The vectorized image samples along with the target σ form our dataset. This dataset is split such that 70% of the data is for training, 15% for testing and the final 15% is for validation. The near focused/far focused images used to extract depth for the scene were not used in training and these were completely new textures for which σ was to be predicted by the neural network.

4.6 Training Using Fractals and Artificially Generated Images

In order to improve the performance of the system we generated patterns and textures programmatically and used these in our training data. The important characteristic that was common to all these images was that they were of high spatial frequency. The variation of pixel intensity values within a short spatial span is very large. Fractals [13] are mathematical sets that exhibit the property of “self-similarity”. When these sets are visualized these patterns can form very high spatial frequency images. The textures on these images are similar to natural ones but they are free from other optical distortions and hence they are ideal candidates to train our neural network to achieve textural independence.

We used just 19 of these fractal images (190000 samples after segmenting the image) as opposed to the previous 148-image training set, to train out network and they underwent similar pre-processing just as the natural images used before being used as training data.

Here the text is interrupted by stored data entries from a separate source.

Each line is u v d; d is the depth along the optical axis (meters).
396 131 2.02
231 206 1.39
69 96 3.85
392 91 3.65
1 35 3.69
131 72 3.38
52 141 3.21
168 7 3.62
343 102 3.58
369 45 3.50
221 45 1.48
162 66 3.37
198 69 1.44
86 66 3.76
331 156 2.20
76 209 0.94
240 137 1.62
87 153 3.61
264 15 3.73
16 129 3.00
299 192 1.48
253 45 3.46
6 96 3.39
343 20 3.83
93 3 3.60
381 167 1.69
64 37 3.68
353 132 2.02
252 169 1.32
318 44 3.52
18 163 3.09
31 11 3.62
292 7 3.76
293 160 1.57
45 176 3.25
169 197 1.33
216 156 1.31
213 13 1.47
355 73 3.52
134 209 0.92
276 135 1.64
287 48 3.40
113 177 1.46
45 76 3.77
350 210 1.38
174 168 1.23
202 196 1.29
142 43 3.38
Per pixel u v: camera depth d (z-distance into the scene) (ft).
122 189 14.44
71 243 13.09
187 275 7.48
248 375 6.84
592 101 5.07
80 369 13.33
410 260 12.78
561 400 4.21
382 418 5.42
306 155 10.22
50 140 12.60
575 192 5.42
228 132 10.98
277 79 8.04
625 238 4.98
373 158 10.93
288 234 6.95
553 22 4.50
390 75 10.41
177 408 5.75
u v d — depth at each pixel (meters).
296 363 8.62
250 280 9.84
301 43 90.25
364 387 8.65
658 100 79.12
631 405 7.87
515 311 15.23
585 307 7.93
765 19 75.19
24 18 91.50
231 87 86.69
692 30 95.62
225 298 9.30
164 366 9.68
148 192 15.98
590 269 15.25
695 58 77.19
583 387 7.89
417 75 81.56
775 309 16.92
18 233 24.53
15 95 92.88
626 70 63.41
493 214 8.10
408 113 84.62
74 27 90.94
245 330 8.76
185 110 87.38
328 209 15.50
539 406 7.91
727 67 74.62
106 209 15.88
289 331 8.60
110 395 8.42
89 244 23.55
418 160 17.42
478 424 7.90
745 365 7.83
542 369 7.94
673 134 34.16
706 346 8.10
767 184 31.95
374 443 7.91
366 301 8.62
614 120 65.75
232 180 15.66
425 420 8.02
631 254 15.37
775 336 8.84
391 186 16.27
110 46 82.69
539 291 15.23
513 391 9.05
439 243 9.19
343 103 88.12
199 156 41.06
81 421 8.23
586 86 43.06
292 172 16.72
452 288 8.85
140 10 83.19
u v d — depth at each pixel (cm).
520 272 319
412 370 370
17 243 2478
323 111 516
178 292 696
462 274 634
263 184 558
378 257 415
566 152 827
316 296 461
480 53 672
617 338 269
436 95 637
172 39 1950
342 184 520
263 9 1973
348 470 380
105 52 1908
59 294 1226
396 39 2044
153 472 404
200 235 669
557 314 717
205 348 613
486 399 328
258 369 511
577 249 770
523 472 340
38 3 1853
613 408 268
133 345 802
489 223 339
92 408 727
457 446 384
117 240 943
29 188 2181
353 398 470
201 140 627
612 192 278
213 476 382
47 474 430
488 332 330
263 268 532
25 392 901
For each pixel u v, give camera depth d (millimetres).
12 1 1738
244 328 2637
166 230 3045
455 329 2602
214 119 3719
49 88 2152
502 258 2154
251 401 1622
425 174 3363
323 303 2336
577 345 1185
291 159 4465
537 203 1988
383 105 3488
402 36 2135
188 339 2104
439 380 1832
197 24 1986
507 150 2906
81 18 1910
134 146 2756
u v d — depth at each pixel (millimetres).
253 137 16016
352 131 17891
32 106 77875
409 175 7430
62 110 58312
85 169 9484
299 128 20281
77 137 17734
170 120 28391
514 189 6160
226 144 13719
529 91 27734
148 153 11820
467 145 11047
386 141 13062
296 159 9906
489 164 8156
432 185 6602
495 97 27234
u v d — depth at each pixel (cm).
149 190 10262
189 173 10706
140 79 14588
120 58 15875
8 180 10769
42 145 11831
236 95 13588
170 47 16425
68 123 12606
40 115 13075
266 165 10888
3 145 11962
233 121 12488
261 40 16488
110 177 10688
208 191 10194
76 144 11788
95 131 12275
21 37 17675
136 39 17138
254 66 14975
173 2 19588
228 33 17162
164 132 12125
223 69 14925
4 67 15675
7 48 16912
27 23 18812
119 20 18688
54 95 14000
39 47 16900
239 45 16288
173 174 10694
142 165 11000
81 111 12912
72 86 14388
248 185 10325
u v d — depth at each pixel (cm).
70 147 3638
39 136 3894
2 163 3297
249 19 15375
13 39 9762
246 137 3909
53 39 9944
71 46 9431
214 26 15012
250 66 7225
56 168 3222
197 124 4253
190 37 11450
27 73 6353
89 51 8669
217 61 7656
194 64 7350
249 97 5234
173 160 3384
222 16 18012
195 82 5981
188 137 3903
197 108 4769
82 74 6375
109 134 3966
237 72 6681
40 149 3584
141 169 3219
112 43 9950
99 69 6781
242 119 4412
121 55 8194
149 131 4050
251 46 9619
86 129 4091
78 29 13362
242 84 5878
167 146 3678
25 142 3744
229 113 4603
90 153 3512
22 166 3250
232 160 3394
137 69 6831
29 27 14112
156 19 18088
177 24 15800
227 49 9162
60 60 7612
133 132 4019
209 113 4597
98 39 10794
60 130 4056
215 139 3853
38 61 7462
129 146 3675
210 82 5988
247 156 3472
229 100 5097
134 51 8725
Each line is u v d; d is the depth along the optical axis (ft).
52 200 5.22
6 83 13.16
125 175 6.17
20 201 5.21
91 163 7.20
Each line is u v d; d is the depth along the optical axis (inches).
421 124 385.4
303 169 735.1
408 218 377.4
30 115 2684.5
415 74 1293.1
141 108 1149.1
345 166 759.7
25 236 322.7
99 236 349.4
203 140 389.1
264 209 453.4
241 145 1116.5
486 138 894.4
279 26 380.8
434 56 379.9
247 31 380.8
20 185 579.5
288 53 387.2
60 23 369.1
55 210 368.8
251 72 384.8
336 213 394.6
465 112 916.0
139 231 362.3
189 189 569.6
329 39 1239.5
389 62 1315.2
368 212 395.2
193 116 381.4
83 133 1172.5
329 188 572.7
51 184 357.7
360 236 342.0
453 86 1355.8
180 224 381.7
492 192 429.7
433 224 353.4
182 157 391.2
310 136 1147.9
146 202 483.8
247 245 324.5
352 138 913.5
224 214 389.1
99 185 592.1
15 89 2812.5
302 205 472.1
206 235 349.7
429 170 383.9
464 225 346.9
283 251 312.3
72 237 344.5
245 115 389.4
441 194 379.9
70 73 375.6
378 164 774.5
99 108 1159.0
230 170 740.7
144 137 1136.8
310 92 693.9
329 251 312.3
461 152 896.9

The trained network now began to give a mean squared error of 0.974 on the validation set when trying to predict sigma. With this increased performance the network improved significantly in visualizing the 3D variation in depth of scenes.

To compare the performance with the previous network we artificially blurred a sample texture in linearly increasing steps to simulate depth variation as shown in Fig. 5. This image was then assumed to be the near focused image and was rotated by 180° to obtain the far focused image, these images are then fed into the system to predict the simulated depth. If we look at Fig. 5 we can see this improved performance, the depth as predicted by the network trained on fractals is able to predict linear change in depth much better than the one trained on natural textures.

Fig. 5.
figure 5

Some of the images used for training the neural network. The 2 textures on the left are natural and the 2 on the right are fractal patterns.

Finally we implemented the system on real scenes (Fig. 6) and the results are shown in Figs. 7 and 8. From Figs. 7 and 8 we can see that the system is able to discern variation in depth of scenes and is able to form a 3D representation from the two images.

Fig. 6.
figure 6

The blue line in the above figure shows the actual depth variation induced on textures by artificial blurring. The red line shows the depth predicted by a system trained on fractal images. The orange line shows the depth predicted by a network trained on natural images. On the right side we have the near focused and far focused images of two same sample scenes. (For each pair of scene images, the one on the left is the near focused image and the one on the right is the far focused image)

Fig. 7.
figure 7

3D depth maps formed for the two pairs of images shown in Fig. 6

Fig. 8.
figure 8

A colored representation of normalized depth. Blue indicates that the region is closer to the lens aperture and yellow indicates that the region is further away.

5 Conclusion

In this paper we have demonstrated that by using fractal images we are able to enhance the depth maps of scenes significantly when compared to depth maps produced by networks trained using naturally occurring textures. DfD will begin to show erroneous results when the scene is devoid of textures. This can however be rectified by artificial illumination of patterns onto the scene. There is much to be explored with regard to the neural network architecture and in this study we have chosen one based on limited testing; there is significant scope in this domain to improve the system performance even more. The current system produces a relative depth map but if we incorporate the different parameters of the lens and sensor settings we can predict absolute depth of objects within a particular range.